In the abstract of the paper they say

After the Moon’s formation, Earth experienced a protracted bombardment by leftover planetesimals. The mass delivered during this stage of late accretion has been estimated to be approximately 0.5% of Earth’s present mass...

That is, such an impact would even change the chemical composition of earth. Somewhere in the paper they make a calculation and claim that a minimum of 400 K increase in global temperature would be expected.

Look at this nice animation* they have created. You could easily tract the waves created on the earths surface and the change in temperature. What is even more cool is that the core of the planetesimal is "injected" in to the core of earth, just like a bacteriophage.

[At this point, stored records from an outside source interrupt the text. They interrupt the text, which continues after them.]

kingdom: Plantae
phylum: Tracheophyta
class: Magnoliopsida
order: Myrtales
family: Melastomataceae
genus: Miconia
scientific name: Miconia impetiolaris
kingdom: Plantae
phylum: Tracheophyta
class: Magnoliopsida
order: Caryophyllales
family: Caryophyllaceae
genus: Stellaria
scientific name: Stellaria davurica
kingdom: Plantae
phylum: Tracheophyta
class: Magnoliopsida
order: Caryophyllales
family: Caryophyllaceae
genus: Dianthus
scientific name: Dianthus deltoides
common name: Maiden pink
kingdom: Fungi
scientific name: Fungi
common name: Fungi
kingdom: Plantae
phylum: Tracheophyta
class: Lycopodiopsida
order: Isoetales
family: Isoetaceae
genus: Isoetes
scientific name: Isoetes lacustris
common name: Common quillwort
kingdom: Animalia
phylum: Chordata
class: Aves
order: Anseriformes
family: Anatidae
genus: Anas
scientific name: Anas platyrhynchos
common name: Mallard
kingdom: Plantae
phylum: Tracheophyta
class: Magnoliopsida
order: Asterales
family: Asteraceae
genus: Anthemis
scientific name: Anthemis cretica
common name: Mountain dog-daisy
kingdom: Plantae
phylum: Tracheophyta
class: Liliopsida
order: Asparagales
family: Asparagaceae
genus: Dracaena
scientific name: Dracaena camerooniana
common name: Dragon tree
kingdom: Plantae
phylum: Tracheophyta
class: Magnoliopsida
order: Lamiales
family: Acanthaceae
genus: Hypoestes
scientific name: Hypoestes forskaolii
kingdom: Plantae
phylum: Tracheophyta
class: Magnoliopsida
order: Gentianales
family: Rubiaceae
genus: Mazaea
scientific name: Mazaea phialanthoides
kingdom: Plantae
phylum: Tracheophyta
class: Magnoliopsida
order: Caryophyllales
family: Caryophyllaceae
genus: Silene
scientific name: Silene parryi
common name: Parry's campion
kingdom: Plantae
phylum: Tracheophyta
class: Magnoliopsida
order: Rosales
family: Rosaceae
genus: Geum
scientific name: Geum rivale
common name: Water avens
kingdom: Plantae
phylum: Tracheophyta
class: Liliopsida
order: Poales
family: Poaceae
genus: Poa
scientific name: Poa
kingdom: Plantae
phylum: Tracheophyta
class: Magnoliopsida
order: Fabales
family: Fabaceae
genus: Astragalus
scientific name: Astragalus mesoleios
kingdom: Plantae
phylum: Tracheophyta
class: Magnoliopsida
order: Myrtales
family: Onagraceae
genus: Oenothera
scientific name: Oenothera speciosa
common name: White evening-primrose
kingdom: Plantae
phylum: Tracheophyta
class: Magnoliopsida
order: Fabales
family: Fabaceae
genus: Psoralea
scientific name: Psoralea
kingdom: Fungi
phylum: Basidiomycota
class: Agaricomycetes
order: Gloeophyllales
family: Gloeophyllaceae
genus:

enter image description here

So answering your questions:

Would we all perish due to excessive heat?

Yes, we all would turn to grilled chicken. If not fully evaporate.

Or would that be limited to the area near the impact while the people on the rest of the earth would die from other phenomena such as mega earthquakes, volcanic activities, tsunamis etc.?

As the animation shows the waves from the impact go all over the world. Therefore for sure there would be horrible volcanic activities and earthquakes. But, I doubt about tsunamis because all water would evaporate.

Does it matter where the impact is - if it landed in Antarctica, would we have massive floods, but if it landed in the middle of the Eurasian continent, would the effect be different?

Again, based on the animation for sure the effect would be worst at the area of impact (temperature reaches to 10000 K) but everywhere else life as we know would disappear.